• What is required: In the material, substitute "bounding box" for every "bbox" between the line containing "Model | Category" and the line containing "In 'YOLO', the", inclusive. Give back only those lines, with everything else unchanged.

[Dataset entries]
=== Section Start ===
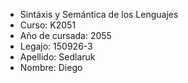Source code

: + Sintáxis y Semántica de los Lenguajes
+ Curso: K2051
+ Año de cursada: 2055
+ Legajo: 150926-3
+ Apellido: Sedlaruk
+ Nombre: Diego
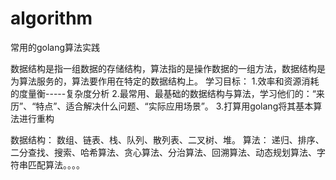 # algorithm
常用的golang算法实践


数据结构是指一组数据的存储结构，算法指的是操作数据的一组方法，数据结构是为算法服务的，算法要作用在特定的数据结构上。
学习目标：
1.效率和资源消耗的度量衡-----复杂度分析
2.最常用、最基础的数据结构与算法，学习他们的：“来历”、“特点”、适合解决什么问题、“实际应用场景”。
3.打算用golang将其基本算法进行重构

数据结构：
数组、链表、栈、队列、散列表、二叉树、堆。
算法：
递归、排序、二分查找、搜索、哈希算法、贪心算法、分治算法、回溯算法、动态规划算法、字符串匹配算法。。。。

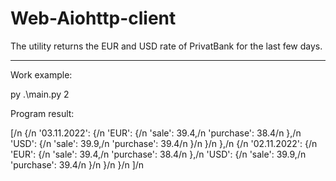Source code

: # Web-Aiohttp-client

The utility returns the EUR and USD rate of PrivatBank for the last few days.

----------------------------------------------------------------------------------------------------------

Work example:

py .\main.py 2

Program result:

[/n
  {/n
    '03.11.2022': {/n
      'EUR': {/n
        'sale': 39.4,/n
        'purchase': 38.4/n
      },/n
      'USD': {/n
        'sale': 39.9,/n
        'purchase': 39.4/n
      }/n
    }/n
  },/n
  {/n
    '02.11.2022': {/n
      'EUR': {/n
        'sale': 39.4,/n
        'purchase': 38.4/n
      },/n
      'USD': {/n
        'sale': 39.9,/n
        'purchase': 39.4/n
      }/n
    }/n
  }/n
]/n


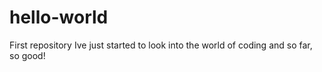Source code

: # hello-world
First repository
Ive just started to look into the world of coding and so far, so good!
=== Section End ===
=== Section Start ===
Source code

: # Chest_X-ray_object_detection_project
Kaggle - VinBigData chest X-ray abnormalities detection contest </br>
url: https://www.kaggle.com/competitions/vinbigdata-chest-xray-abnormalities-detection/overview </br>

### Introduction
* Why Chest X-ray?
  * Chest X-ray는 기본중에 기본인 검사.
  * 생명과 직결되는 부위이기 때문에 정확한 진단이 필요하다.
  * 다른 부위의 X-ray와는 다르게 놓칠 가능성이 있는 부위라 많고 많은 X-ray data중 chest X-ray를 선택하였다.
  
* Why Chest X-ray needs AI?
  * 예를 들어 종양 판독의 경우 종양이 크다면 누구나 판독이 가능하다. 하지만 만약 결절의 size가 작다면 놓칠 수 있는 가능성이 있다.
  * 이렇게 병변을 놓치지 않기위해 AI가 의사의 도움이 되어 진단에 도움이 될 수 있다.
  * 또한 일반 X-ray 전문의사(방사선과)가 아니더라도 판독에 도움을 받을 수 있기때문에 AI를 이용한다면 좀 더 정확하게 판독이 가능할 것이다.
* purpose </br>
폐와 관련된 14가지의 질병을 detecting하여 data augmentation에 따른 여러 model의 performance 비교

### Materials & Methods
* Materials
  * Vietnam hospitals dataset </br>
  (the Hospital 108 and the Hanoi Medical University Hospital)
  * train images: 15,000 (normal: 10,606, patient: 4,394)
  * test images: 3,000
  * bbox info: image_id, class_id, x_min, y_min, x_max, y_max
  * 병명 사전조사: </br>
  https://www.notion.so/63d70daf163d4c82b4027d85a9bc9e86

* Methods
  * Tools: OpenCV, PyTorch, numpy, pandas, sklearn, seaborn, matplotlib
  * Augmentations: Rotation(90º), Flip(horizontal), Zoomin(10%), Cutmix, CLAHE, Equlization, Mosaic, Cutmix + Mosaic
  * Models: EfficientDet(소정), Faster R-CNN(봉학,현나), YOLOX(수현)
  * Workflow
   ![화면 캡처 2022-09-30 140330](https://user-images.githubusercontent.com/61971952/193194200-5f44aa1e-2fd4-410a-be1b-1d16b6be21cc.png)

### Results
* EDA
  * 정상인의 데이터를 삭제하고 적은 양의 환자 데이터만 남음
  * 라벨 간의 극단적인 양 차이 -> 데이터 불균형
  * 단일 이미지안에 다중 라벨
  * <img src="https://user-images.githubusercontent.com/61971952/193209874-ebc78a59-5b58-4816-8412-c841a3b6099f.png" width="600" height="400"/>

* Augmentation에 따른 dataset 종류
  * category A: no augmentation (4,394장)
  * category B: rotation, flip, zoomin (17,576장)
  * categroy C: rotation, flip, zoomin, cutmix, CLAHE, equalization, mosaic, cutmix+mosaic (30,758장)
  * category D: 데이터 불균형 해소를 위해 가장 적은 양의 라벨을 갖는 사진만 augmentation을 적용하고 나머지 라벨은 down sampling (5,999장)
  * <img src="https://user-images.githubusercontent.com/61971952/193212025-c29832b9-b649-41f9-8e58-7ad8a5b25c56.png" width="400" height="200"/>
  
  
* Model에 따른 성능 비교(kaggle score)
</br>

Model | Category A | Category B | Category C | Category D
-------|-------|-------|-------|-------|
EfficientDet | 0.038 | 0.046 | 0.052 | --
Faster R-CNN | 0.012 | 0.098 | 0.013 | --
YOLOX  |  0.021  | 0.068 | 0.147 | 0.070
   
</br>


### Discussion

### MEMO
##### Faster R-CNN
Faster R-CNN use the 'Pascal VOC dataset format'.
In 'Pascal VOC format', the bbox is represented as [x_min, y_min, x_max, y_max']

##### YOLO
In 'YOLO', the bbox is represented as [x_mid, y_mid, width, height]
=== Section End ===
• Result of the task:
Model | Category A | Category B | Category C | Category D
-------|-------|-------|-------|-------|
EfficientDet | 0.038 | 0.046 | 0.052 | --
Faster R-CNN | 0.012 | 0.098 | 0.013 | --
YOLOX  |  0.021  | 0.068 | 0.147 | 0.070
   
</br>


### Discussion

### MEMO
##### Faster R-CNN
Faster R-CNN use the 'Pascal VOC dataset format'.
In 'Pascal VOC format', the bounding box is represented as [x_min, y_min, x_max, y_max']

##### YOLO
In 'YOLO', the bounding box is represented as [x_mid, y_mid, width, height]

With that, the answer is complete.